This Update (#40) offers you our perspective on the state of the kahawai fisheries, the key issues and an outline of what the Ministry of Fisheries is proposing. Please pass this on to as many people as you can and ask them to help.
Ever been burgled? If you have, you know how non-commercial fishers feel about the latest proposal to give massive kahawai quotas to the fishing industry. And all because of the activities of a handful of commercial fishing boats which barely make a profit even though they catch most of the kahawai landed in New Zealand.
That’s right. Even though we have been telling the Ministry of Fisheries for over a decade that the kahawai fishery is in serious decline and there are not enough fish available for non commercial fishers, the Ministry has clearly decided to ignore the rights of a million non-commercial fishers in favour of five purse-seine vessels.
Research shows that it takes 20 times longer to catch a kahawai in some areas than it did prior to the development of the purse-seine fishery. Serious concerns of the health of the kahawai fishery have been raised by members of the Ministry’s own staff. Nevertheless, the Ministry ignores the views of some of its own people (and non commercial fishers in general) by insisting there is no scarcity of kahawai. They then compound that fallacy by recommending that purse seine vessels should therefore be given quota based upon their past catches.
By doing this, the Ministry completely ignores the principle of cause and effect. It simply can not, or will not, see that the purse seiner’s huge catches are the major reason for the dreadful state of the kahawai fishery – a fishery which many recreational and Maori fishers have depended on for a feed over the years.
Although records are patchy, we know the purse seine catch has gone from nothing in 1975 to peak at 8300 tonnes in 1988. They have taken over 80,000 tonnes since 1982. It is inconceivable that such massive extractions inflicted over so many years would have had no effect on recreational and customary fishers.
To make it worse the Ministry now wants to give a full allocation to commercial interests based on their catch history. But it wants to allocate to non-commercial fishers based on the recreational catch figures from 1994 onwards - figures which have been eroded by the activities of the very same purse-seine vessels the Ministry favours so much. Just imagine what recreational catch rates would be now if the fishery had not been ravaged by the purse seiners.
So what is it about the purse seiners that makes the Ministry so hell bent on eroding the rights of the public to maintain the purse seine fishery? The Ministry’s own paper shows that our prized kahawai is only worth an average of 44c per kilogram at the wharf to commercial fishermen. Most is exported for fishmeal, crayfish bait and cat food.
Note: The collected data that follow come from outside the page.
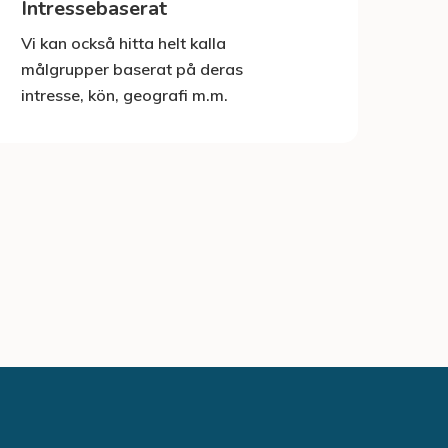
Intressebaserat
Vi kan också hitta helt kalla
målgrupper baserat på deras
intresse, kön, geografi m.m.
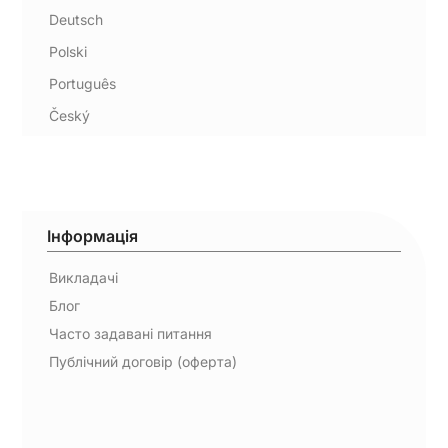
Deutsch
Polski
Português
Český
Інформація
Викладачі
Блог
Часто задавані питання
Публічний договір (оферта)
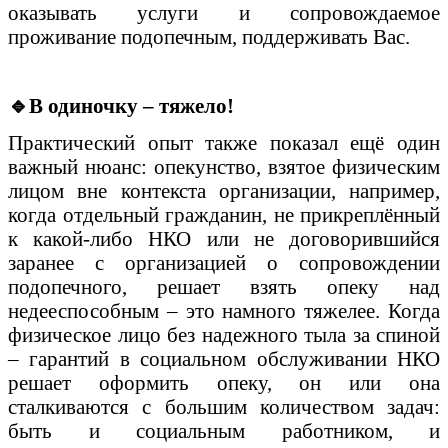
оказывать услуги и сопровождаемое
проживание подопечным, поддерживать Вас.
🔹
В одиночку – тяжело!
Практический опыт также показал ещё один
важный нюанс: опекунство, взятое физическим
лицом вне контекста организации, например,
когда отдельный гражданин, не прикреплённый
к какой-либо НКО или не договорившийся
заранее с организацией о сопровождении
подопечного, решает взять опеку над
недееспособным – это намного тяжелее. Когда
физическое лицо без надежного тыла за спиной
– гарантий в социальном обслуживании НКО
решает оформить опеку, он или она
сталкиваются с большим количеством задач:
быть и социальным работником, и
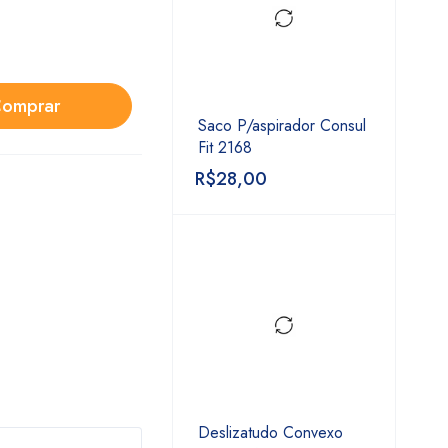
omprar
Saco P/aspirador Consul
Fit 2168
R$
28,00
Deslizatudo Convexo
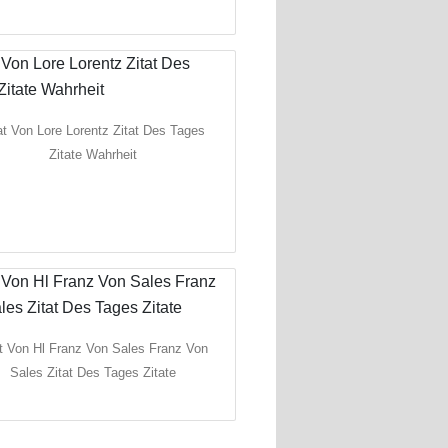
at Von Lore Lorentz Zitat Des Tages
Zitate Wahrheit
at Von Hl Franz Von Sales Franz Von
Sales Zitat Des Tages Zitate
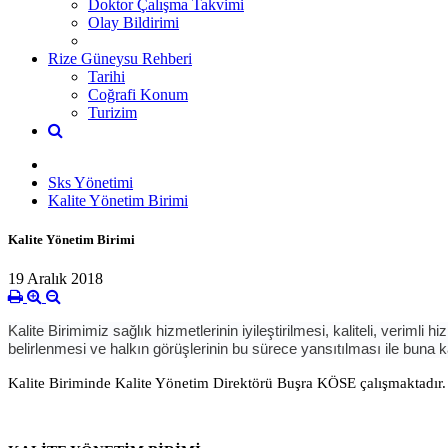
Doktor Çalışma Takvimi
Olay Bildirimi
Rize Güneysu Rehberi
Tarihi
Coğrafi Konum
Turizim
Sks Yönetimi
Kalite Yönetim Birimi
Kalite Yönetim Birimi
19 Aralık 2018
Kalite Birimimiz sağlık hizmetlerinin iyileştirilmesi, kaliteli, verim
belirlenmesi ve halkın görüşlerinin bu sürece yansıtılması ile buna 
Kalite Biriminde Kalite Yönetim Direktörü Buşra KÖSE çalışmaktadır.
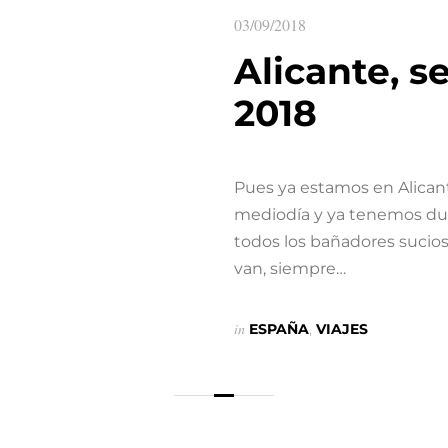
03/09/2018
Alicante, 
2018
Pues ya estamos en Alican
mediodía y ya tenemos dun
todos los bañadores sucios
van, siempre…
in
ESPAÑA
,
VIAJES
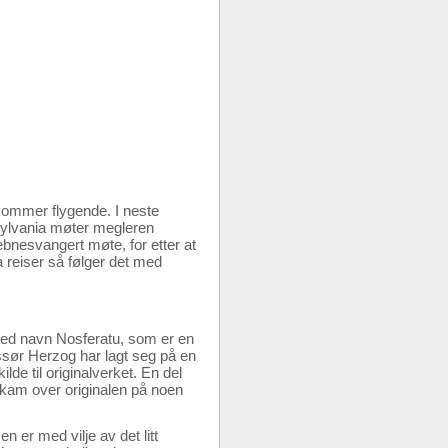
ommer flygende. I neste
nsylvania møter megleren
ebnesvangert møte, for etter at
 reiser så følger det med
, ved navn Nosferatu, som er en
ssør Herzog har lagt seg på en
de til originalverket. En del
skam over originalen på noen
 er med vilje av det litt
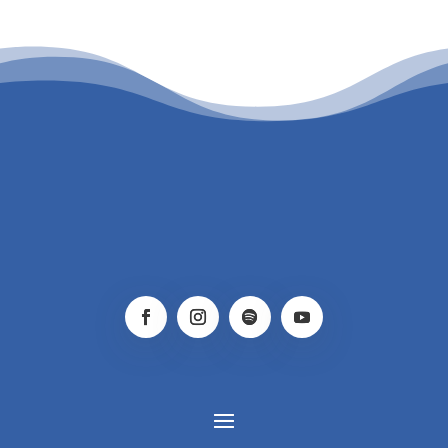
PATROCINIO CULTURAL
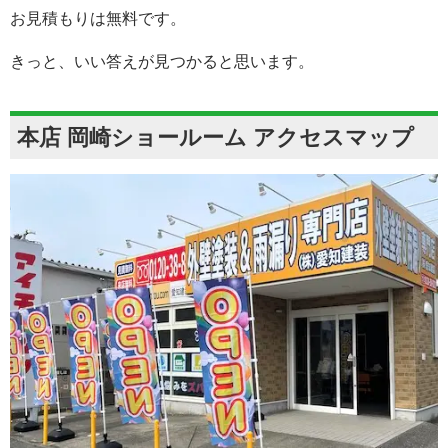
お見積もりは無料です。
きっと、いい答えが見つかると思います。
本店 岡崎ショールーム アクセスマップ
We can only assume this whole process is being driven by zealots within the Ministry who would like to see every fish ‘owned’ by someone so that they can demand research funds, take levies from and generally make money through privatising the public’s fish. All this while the humble kahawai is worth 11 to 16 times more to a non-commercial fisher (this figure does not include the social or cultural value recreational and customary fishers place on the fish, or its value as a once easily caught, nutritional food source).
What used to be a bycatch for most fishers became the fish we took home if nothing else was biting. Now the Ministry’s own research shows in some areas 90% of boats return with nothing on board. Shore-based fishers have suffered even worse.